▶ **YOUR ASSIGNMENT**
Would you write out every record that follows exactly, with the pictures left out?
##### INPUT
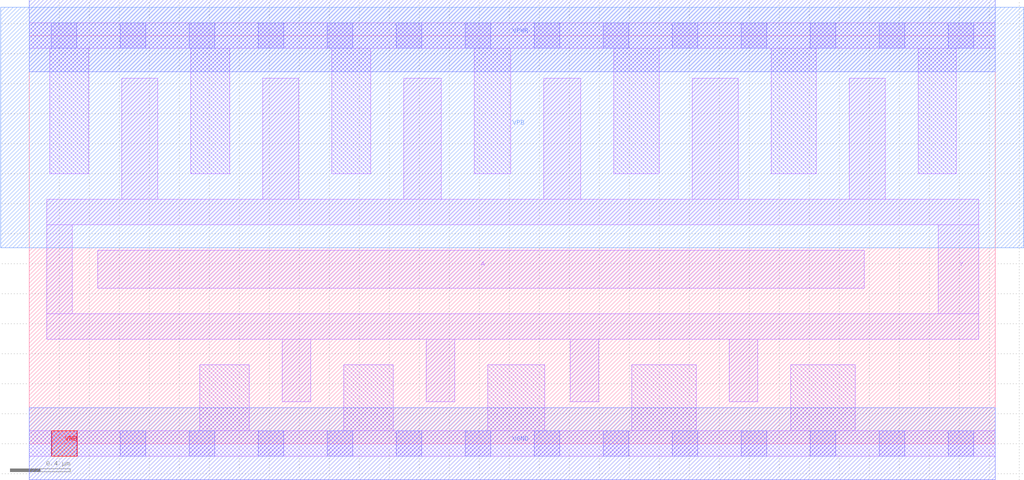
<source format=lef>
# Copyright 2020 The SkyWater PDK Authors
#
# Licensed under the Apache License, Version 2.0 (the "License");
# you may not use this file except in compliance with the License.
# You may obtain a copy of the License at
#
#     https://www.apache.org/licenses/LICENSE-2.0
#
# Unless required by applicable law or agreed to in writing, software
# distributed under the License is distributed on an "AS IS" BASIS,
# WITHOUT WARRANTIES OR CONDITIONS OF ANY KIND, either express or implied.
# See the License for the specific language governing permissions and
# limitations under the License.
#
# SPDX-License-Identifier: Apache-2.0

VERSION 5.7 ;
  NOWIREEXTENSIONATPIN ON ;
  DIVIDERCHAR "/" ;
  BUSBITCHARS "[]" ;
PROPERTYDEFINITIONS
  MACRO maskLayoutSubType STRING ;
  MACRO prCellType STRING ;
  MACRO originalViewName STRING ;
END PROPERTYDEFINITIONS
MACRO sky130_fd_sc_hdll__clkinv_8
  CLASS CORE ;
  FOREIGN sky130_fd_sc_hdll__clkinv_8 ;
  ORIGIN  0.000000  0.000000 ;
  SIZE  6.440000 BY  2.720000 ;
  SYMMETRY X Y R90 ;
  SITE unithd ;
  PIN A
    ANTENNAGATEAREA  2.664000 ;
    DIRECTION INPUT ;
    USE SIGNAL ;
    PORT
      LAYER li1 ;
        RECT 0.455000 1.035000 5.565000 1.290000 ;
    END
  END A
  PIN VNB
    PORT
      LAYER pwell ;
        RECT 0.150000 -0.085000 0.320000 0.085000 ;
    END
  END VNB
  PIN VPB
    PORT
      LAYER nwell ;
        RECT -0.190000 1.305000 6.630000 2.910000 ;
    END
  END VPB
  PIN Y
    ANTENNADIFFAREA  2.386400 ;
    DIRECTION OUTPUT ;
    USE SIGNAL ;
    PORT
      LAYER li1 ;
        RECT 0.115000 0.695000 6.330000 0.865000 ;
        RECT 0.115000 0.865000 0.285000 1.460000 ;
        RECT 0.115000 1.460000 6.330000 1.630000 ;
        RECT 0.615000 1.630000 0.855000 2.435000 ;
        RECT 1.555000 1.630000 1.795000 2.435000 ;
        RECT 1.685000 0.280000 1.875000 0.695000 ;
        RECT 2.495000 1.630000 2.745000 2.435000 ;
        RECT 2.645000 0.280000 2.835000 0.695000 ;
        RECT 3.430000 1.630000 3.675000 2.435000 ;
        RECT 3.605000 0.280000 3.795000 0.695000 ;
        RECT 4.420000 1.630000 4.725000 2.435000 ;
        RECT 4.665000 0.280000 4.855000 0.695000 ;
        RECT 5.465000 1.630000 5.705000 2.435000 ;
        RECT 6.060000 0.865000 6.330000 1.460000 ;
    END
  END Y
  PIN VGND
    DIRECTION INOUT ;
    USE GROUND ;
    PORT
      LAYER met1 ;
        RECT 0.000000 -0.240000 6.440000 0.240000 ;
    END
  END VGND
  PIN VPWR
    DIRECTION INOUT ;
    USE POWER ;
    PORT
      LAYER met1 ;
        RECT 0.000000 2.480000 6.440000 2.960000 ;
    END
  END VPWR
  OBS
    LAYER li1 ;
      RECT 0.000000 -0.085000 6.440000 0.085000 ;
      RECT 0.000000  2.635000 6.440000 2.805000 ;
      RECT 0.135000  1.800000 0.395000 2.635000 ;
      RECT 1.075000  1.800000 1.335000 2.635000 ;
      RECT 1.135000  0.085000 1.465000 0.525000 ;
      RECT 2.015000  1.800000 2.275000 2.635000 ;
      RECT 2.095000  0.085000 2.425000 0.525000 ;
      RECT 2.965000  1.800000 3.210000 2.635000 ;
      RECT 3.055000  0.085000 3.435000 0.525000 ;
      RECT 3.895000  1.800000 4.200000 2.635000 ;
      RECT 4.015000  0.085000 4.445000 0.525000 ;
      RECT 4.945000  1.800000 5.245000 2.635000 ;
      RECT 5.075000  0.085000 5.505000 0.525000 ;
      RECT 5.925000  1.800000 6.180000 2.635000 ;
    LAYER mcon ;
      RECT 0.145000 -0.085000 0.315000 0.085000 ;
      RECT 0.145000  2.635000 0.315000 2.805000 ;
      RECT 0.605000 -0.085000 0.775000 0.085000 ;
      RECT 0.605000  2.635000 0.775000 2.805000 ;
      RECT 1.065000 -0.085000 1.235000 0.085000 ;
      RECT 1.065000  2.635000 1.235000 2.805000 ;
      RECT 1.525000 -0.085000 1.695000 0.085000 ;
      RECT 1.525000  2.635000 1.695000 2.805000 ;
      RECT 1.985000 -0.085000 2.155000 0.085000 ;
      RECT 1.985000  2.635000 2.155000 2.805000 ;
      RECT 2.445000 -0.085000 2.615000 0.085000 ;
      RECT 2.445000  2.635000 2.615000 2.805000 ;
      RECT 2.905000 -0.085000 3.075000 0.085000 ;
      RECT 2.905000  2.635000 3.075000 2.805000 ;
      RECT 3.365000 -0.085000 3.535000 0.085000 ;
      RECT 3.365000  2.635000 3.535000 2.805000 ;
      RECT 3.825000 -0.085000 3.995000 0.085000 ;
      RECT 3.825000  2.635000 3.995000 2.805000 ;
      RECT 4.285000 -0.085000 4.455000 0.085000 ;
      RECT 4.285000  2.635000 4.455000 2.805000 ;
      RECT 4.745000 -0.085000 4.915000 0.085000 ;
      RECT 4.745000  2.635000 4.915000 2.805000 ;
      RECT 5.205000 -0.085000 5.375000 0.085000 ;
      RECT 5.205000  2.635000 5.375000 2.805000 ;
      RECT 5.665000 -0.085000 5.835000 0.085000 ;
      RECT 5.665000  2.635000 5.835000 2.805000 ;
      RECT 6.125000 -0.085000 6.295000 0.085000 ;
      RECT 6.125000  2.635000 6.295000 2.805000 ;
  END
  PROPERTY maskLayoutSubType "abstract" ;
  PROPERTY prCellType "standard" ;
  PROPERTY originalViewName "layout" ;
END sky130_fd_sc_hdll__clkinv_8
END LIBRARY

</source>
##########
▶ **REPLY TO THE TASK**
<source format=lef>
# Copyright 2020 The SkyWater PDK Authors
#
# Licensed under the Apache License, Version 2.0 (the "License");
# you may not use this file except in compliance with the License.
# You may obtain a copy of the License at
#
#     https://www.apache.org/licenses/LICENSE-2.0
#
# Unless required by applicable law or agreed to in writing, software
# distributed under the License is distributed on an "AS IS" BASIS,
# WITHOUT WARRANTIES OR CONDITIONS OF ANY KIND, either express or implied.
# See the License for the specific language governing permissions and
# limitations under the License.
#
# SPDX-License-Identifier: Apache-2.0

VERSION 5.7 ;
  NOWIREEXTENSIONATPIN ON ;
  DIVIDERCHAR "/" ;
  BUSBITCHARS "[]" ;
PROPERTYDEFINITIONS
  MACRO maskLayoutSubType STRING ;
  MACRO prCellType STRING ;
  MACRO originalViewName STRING ;
END PROPERTYDEFINITIONS
MACRO sky130_fd_sc_hdll__clkinv_8
  CLASS CORE ;
  FOREIGN sky130_fd_sc_hdll__clkinv_8 ;
  ORIGIN  0.000000  0.000000 ;
  SIZE  6.440000 BY  2.720000 ;
  SYMMETRY X Y R90 ;
  SITE unithd ;
  PIN A
    ANTENNAGATEAREA  2.664000 ;
    DIRECTION INPUT ;
    USE SIGNAL ;
    PORT
      LAYER li1 ;
        RECT 0.455000 1.035000 5.565000 1.290000 ;
    END
  END A
  PIN VNB
    PORT
      LAYER pwell ;
        RECT 0.150000 -0.085000 0.320000 0.085000 ;
    END
  END VNB
  PIN VPB
    PORT
      LAYER nwell ;
        RECT -0.190000 1.305000 6.630000 2.910000 ;
    END
  END VPB
  PIN Y
    ANTENNADIFFAREA  2.386400 ;
    DIRECTION OUTPUT ;
    USE SIGNAL ;
    PORT
      LAYER li1 ;
        RECT 0.115000 0.695000 6.330000 0.865000 ;
        RECT 0.115000 0.865000 0.285000 1.460000 ;
        RECT 0.115000 1.460000 6.330000 1.630000 ;
        RECT 0.615000 1.630000 0.855000 2.435000 ;
        RECT 1.555000 1.630000 1.795000 2.435000 ;
        RECT 1.685000 0.280000 1.875000 0.695000 ;
        RECT 2.495000 1.630000 2.745000 2.435000 ;
        RECT 2.645000 0.280000 2.835000 0.695000 ;
        RECT 3.430000 1.630000 3.675000 2.435000 ;
        RECT 3.605000 0.280000 3.795000 0.695000 ;
        RECT 4.420000 1.630000 4.725000 2.435000 ;
        RECT 4.665000 0.280000 4.855000 0.695000 ;
        RECT 5.465000 1.630000 5.705000 2.435000 ;
        RECT 6.060000 0.865000 6.330000 1.460000 ;
    END
  END Y
  PIN VGND
    DIRECTION INOUT ;
    USE GROUND ;
    PORT
      LAYER met1 ;
        RECT 0.000000 -0.240000 6.440000 0.240000 ;
    END
  END VGND
  PIN VPWR
    DIRECTION INOUT ;
    USE POWER ;
    PORT
      LAYER met1 ;
        RECT 0.000000 2.480000 6.440000 2.960000 ;
    END
  END VPWR
  OBS
    LAYER li1 ;
      RECT 0.000000 -0.085000 6.440000 0.085000 ;
      RECT 0.000000  2.635000 6.440000 2.805000 ;
      RECT 0.135000  1.800000 0.395000 2.635000 ;
      RECT 1.075000  1.800000 1.335000 2.635000 ;
      RECT 1.135000  0.085000 1.465000 0.525000 ;
      RECT 2.015000  1.800000 2.275000 2.635000 ;
      RECT 2.095000  0.085000 2.425000 0.525000 ;
      RECT 2.965000  1.800000 3.210000 2.635000 ;
      RECT 3.055000  0.085000 3.435000 0.525000 ;
      RECT 3.895000  1.800000 4.200000 2.635000 ;
      RECT 4.015000  0.085000 4.445000 0.525000 ;
      RECT 4.945000  1.800000 5.245000 2.635000 ;
      RECT 5.075000  0.085000 5.505000 0.525000 ;
      RECT 5.925000  1.800000 6.180000 2.635000 ;
    LAYER mcon ;
      RECT 0.145000 -0.085000 0.315000 0.085000 ;
      RECT 0.145000  2.635000 0.315000 2.805000 ;
      RECT 0.605000 -0.085000 0.775000 0.085000 ;
      RECT 0.605000  2.635000 0.775000 2.805000 ;
      RECT 1.065000 -0.085000 1.235000 0.085000 ;
      RECT 1.065000  2.635000 1.235000 2.805000 ;
      RECT 1.525000 -0.085000 1.695000 0.085000 ;
      RECT 1.525000  2.635000 1.695000 2.805000 ;
      RECT 1.985000 -0.085000 2.155000 0.085000 ;
      RECT 1.985000  2.635000 2.155000 2.805000 ;
      RECT 2.445000 -0.085000 2.615000 0.085000 ;
      RECT 2.445000  2.635000 2.615000 2.805000 ;
      RECT 2.905000 -0.085000 3.075000 0.085000 ;
      RECT 2.905000  2.635000 3.075000 2.805000 ;
      RECT 3.365000 -0.085000 3.535000 0.085000 ;
      RECT 3.365000  2.635000 3.535000 2.805000 ;
      RECT 3.825000 -0.085000 3.995000 0.085000 ;
      RECT 3.825000  2.635000 3.995000 2.805000 ;
      RECT 4.285000 -0.085000 4.455000 0.085000 ;
      RECT 4.285000  2.635000 4.455000 2.805000 ;
      RECT 4.745000 -0.085000 4.915000 0.085000 ;
      RECT 4.745000  2.635000 4.915000 2.805000 ;
      RECT 5.205000 -0.085000 5.375000 0.085000 ;
      RECT 5.205000  2.635000 5.375000 2.805000 ;
      RECT 5.665000 -0.085000 5.835000 0.085000 ;
      RECT 5.665000  2.635000 5.835000 2.805000 ;
      RECT 6.125000 -0.085000 6.295000 0.085000 ;
      RECT 6.125000  2.635000 6.295000 2.805000 ;
  END
  PROPERTY maskLayoutSubType "abstract" ;
  PROPERTY prCellType "standard" ;
  PROPERTY originalViewName "layout" ;
END sky130_fd_sc_hdll__clkinv_8
END LIBRARY

</source>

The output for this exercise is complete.